R. teaches her the latest prayer for Fidi: “Dear God, tomorrow it would be nice if you could give me the largest slice!” —
R. goes to the house, I with him, he takes a bath but does not feel very well after it.
After lunch he sings a melody from a Beethoven quartet and says: “Beethoven is the best of them all, because he has beauty. There are really only two forms of art, sculpture and music, the latter infinitely greater than the former, because it owes nothing to the realities of life. Literature one can’t really acknowledge as an art form; Goethe, who thought himself born, to be a sculptor, felt that, and that is why he did not balk at making those terrible alterations in Romo and Juliet[1].” —
News of Kaulbach’s[2] death—a false deity already discredited. —
In the evening R. reads to me from Schopenhauer’s comment on his own philosophy and the opening pages of Finlay’s[3] history of Greece. The latter very interesting—every contact with the genius of Greece grips and uplifts one. R. is particularly pleased with the appreciation of Alexander.

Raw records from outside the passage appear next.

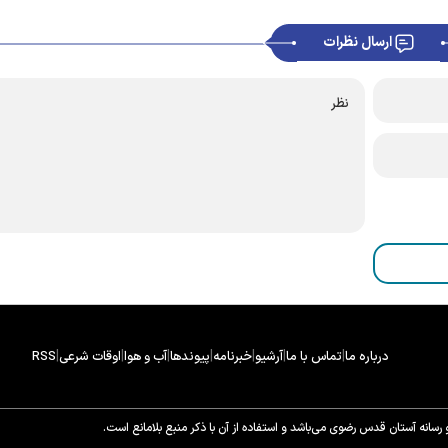
ارسال نظرات
|
|
|
|
|
|
|
درباره ما
تماس با ما
آرشیو
خبرنامه
پیوندها
آب و هوا
اوقات شرعی
RSS
سانه آستان قدس رضوی می‌باشد و استفاده از آن با ذکر منبع بلامانع است.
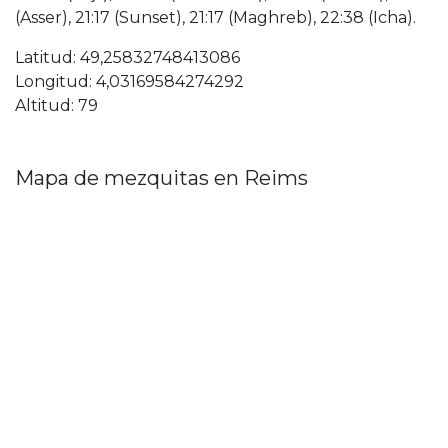
(Asser), 21:17 (Sunset), 21:17 (Maghreb), 22:38 (Icha).
Latitud: 49,25832748413086
Longitud: 4,03169584274292
Altitud: 79
Mapa de mezquitas en Reims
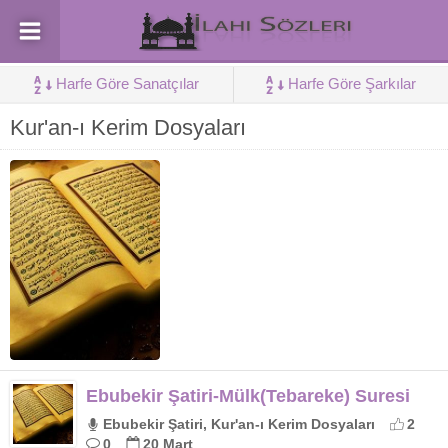
Harfe Göre Sanatçılar
Harfe Göre Şarkılar
Kur'an-ı Kerim Dosyaları
Ebubekir Şatiri-Mülk(Tebareke) Suresi
Ebubekir Şatiri, Kur'an-ı Kerim Dosyaları
2
0
20 Mart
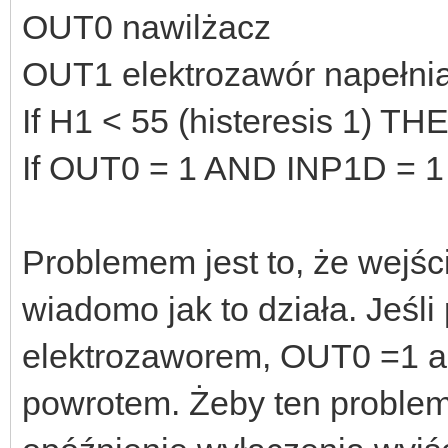
OUT0 nawilżacz
OUT1 elektrozawór napełni
If H1 < 55 (histeresis 1) T
If OUT0 = 1 AND INP1D = 
Problemem jest to, że wejści
wiadomo jak to działa. Jeśli
elektrozaworem, OUT0 =1 a 
powrotem. Żeby ten problem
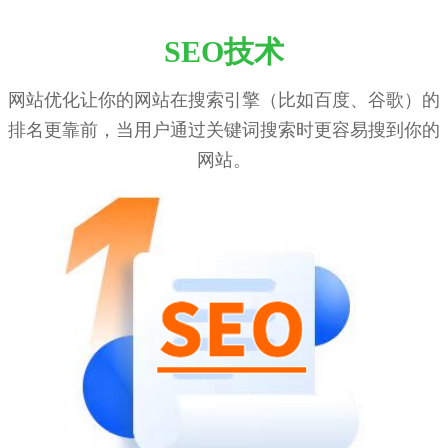
SEO技术
网站优化让你的网站在搜索引擎（比如百度、谷歌）的
排名更靠前，当用户通过关键词搜索时更容易搜到你的
网站。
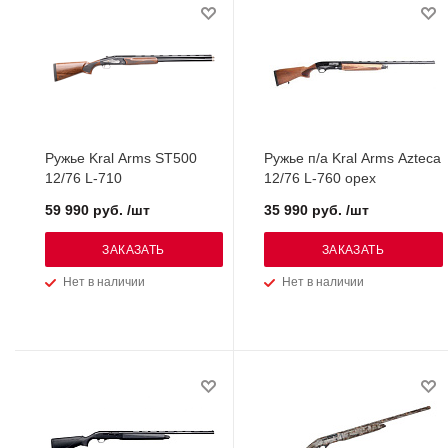
Ружье Kral Arms ST500
Ружье п/а Kral Arms Azteca
12/76 L-710
12/76 L-760 орех
59 990 руб. /шт
35 990 руб. /шт
ЗАКАЗАТЬ
ЗАКАЗАТЬ
Нет в наличии
Нет в наличии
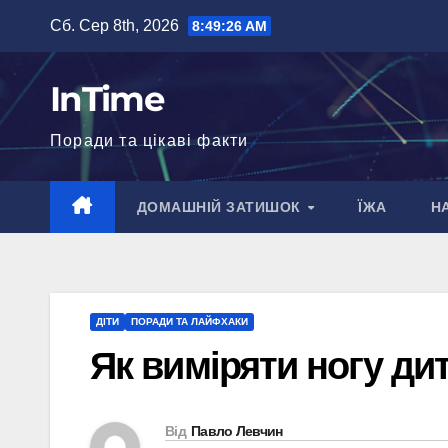
Перейти
Сб. Сер 8th, 2026
8:49:27 AM
до
вмісту
InTime
Поради та цікаві факти
ДОМАШНІЙ ЗАТИШОК
ЇЖА
Н
ДІТИ
ПОРАДИ ТА ЛАЙФХАКИ
Як виміряти ногу ди
Від
Павло Левчин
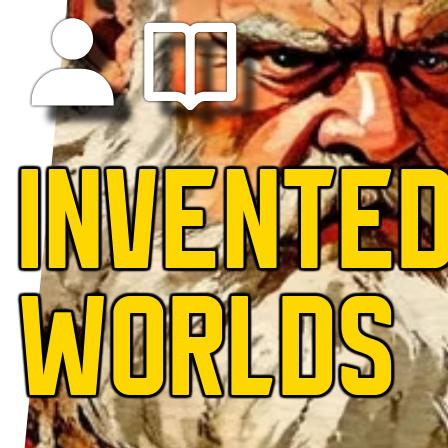
INVENTE
WORLDS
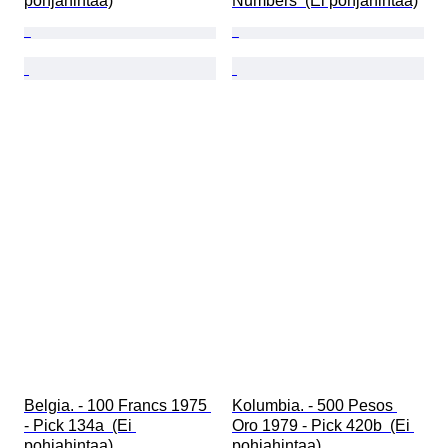
pohjahintaa)
Numbers  (Ei pohjahintaa)
Belgia. - 100 Francs 1975 
Kolumbia. - 500 Pesos 
- Pick 134a  (Ei 
Oro 1979 - Pick 420b  (Ei 
pohjahintaa)
pohjahintaa)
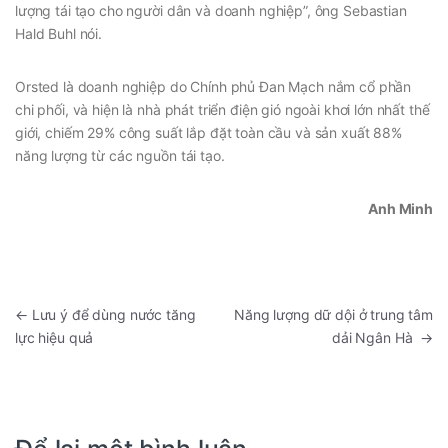
lượng tái tạo cho người dân và doanh nghiệp”, ông Sebastian
Hald Buhl nói.
Orsted là doanh nghiệp do Chính phủ Đan Mạch nắm cổ phần
chi phối, và hiện là nhà phát triển điện gió ngoài khơi lớn nhất thế
giới, chiếm 29% công suất lắp đặt toàn cầu và sản xuất 88%
năng lượng từ các nguồn tái tạo.
Anh Minh
←
Lưu ý để dùng nước tăng
Năng lượng dữ dội ở trung tâm
lực hiệu quả
dải Ngân Hà
→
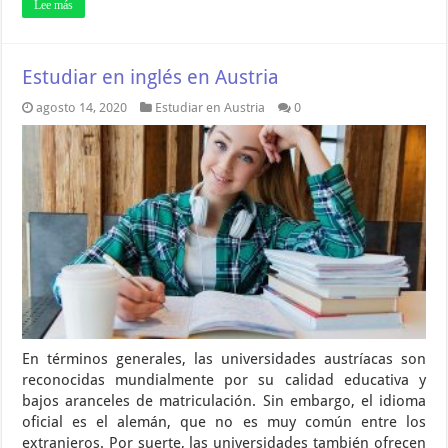
Lee más
Estudiar en inglés en Austria
agosto 14, 2020
Estudiar en Austria
0
En términos generales, las universidades austríacas son
reconocidas mundialmente por su calidad educativa y
bajos aranceles de matriculación. Sin embargo, el idioma
oficial es el alemán, que no es muy común entre los
extranjeros. Por suerte, las universidades también ofrecen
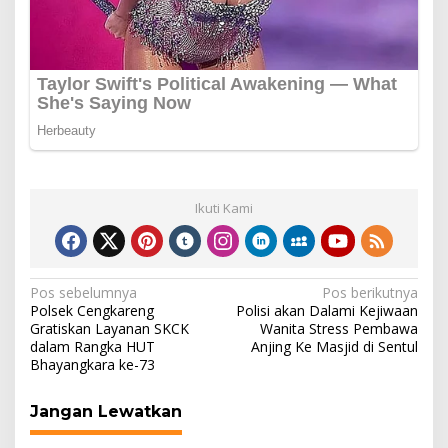
Ikuti Kami
Navigasi
Pos sebelumnya
Pos berikutnya
Polsek Cengkareng
Polisi akan Dalami Kejiwaan
pos
Gratiskan Layanan SKCK
Wanita Stress Pembawa
dalam Rangka HUT
Anjing Ke Masjid di Sentul
Bhayangkara ke-73
Jangan Lewatkan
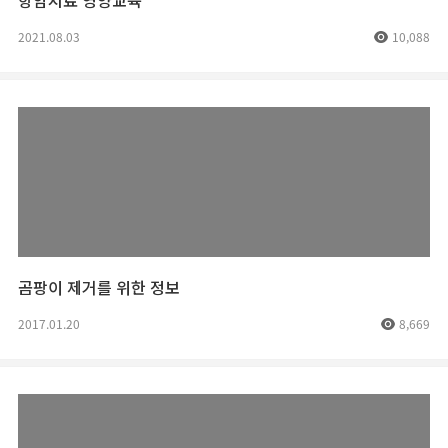
항암치료 영양교육
2021.08.03
10,088
곰팡이 제거를 위한 정보
2017.01.20
8,669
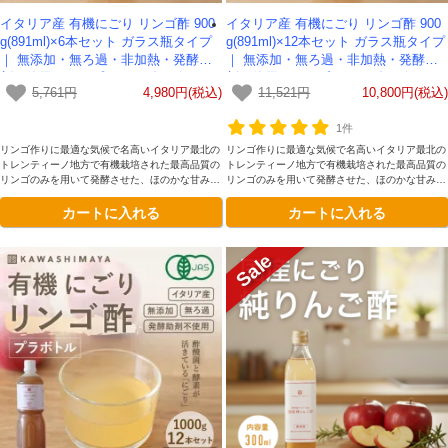
イタリア産 有機にごり リンゴ酢 900
イタリア産 有機にごり リンゴ酢 900
g(891ml)×6本セット ガラス瓶タイプ
g(891ml)×12本セット ガラス瓶タイプ
｜ 無添加・無ろ過・非加熱・発酵助
｜ 無添加・無ろ過・非加熱・発酵助
剤不使用のアップルサイダービネガー
剤不使用のアップルサイダービネガー
5,761円
4,980円(税込)
11,521円
10,800円(税込)
-かわしま屋-
-かわしま屋- 【送料無料】
1件
リンゴ作りに最適な気候で名高いイタリア最北の
リンゴ作りに最適な気候で名高いイタリア最北の
トレンティーノ地方で有機栽培された最高品質の
トレンティーノ地方で有機栽培された最高品質の
リンゴのみを用いて発酵させた、ほのかな甘みと
リンゴのみを用いて発酵させた、ほのかな甘みと
まろやかな深みが理想的です。添加物を一切加え
まろやかな深みが理想的です。添加物を一切加え
カートに入れる
カートに入れる
ていない、本物のリンゴ酢をガラス瓶容器にてお
ていない、本物のリンゴ酢をガラス瓶容器にてお
楽しみください。
楽しみください。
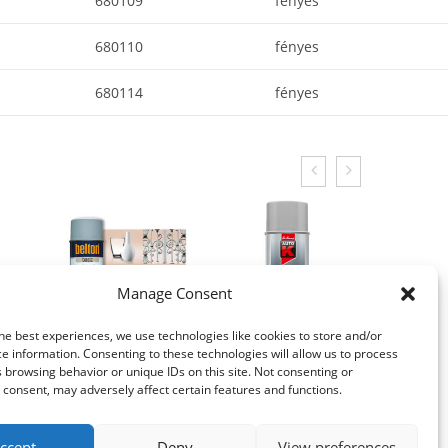
680109
fényes
680110
fényes
680114
fényes
Manage Consent
he best experiences, we use technologies like cookies to store and/or
e information. Consenting to these technologies will allow us to process
 browsing behavior or unique IDs on this site. Not consenting or
consent, may adversely affect certain features and functions.
ccept
Deny
View preferences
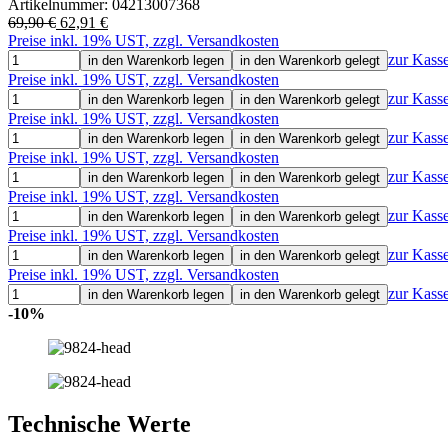
Artikelnummer:
04213007368
69,90 €
62,91 €
Preise inkl. 19% UST, zzgl. Versandkosten
zur Kass
in den Warenkorb legen
in den Warenkorb gelegt
Preise inkl. 19% UST, zzgl. Versandkosten
zur Kass
in den Warenkorb legen
in den Warenkorb gelegt
Preise inkl. 19% UST, zzgl. Versandkosten
zur Kass
in den Warenkorb legen
in den Warenkorb gelegt
Preise inkl. 19% UST, zzgl. Versandkosten
zur Kass
in den Warenkorb legen
in den Warenkorb gelegt
Preise inkl. 19% UST, zzgl. Versandkosten
zur Kass
in den Warenkorb legen
in den Warenkorb gelegt
Preise inkl. 19% UST, zzgl. Versandkosten
zur Kass
in den Warenkorb legen
in den Warenkorb gelegt
Preise inkl. 19% UST, zzgl. Versandkosten
zur Kass
in den Warenkorb legen
in den Warenkorb gelegt
-10%
Technische Werte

[1] As part of his work as a theater director in Weimar and in an effort to create repertoire for the German Theater, Goethe adapted the translation by August Wilhelm Schlegel. The piece was poorly received by critics and was only published in an anthology after Goethe’s death.
[2] Wilhelm Kaulbach (1805 – 1874) died on April 7, 1874 in Munich during the great cholera epidemic.
[3] George Finlay (1800 – 1875) wrote a number of works on the history of Greece.